-------- Section des données

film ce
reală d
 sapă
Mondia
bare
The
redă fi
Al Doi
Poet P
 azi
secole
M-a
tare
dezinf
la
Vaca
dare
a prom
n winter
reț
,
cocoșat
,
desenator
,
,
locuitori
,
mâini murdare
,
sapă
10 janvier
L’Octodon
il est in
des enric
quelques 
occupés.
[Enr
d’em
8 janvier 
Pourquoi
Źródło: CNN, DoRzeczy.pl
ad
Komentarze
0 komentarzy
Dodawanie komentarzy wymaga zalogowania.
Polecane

----------------
-------- Section des données

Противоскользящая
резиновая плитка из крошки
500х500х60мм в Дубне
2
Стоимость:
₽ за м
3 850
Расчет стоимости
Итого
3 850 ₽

----------------
-------- Section des données

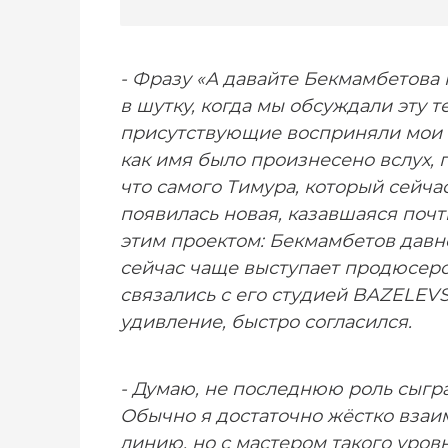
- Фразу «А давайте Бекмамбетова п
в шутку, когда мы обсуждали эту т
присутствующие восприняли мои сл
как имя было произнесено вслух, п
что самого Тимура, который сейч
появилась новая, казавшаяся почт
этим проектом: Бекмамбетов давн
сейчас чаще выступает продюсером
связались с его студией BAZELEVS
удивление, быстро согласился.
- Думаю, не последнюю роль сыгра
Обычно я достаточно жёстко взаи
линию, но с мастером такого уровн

----------------

Travail à faire
Restituez sous forme de liste numérotée, sans les lignes vides, le passage qui s'ouvre sur la ligne contenant « давайте Бекмамбетова п » et se clôt sur celle contenant « линию, но с мастером такого уровн », ces deux lignes comprises.

Corrigé de l'exercice
1. - Фразу «А давайте Бекмамбетова п
2. в шутку, когда мы обсуждали эту т
3. присутствующие восприняли мои сл
4. как имя было произнесено вслух, п
5. что самого Тимура, который сейч
6. появилась новая, казавшаяся почт
7. этим проектом: Бекмамбетов давн
8. сейчас чаще выступает продюсером
9. связались с его студией BAZELEVS
10. удивление, быстро согласился.
11. - Думаю, не последнюю роль сыгра
12. Обычно я достаточно жёстко взаи
13. линию, но с мастером такого уровн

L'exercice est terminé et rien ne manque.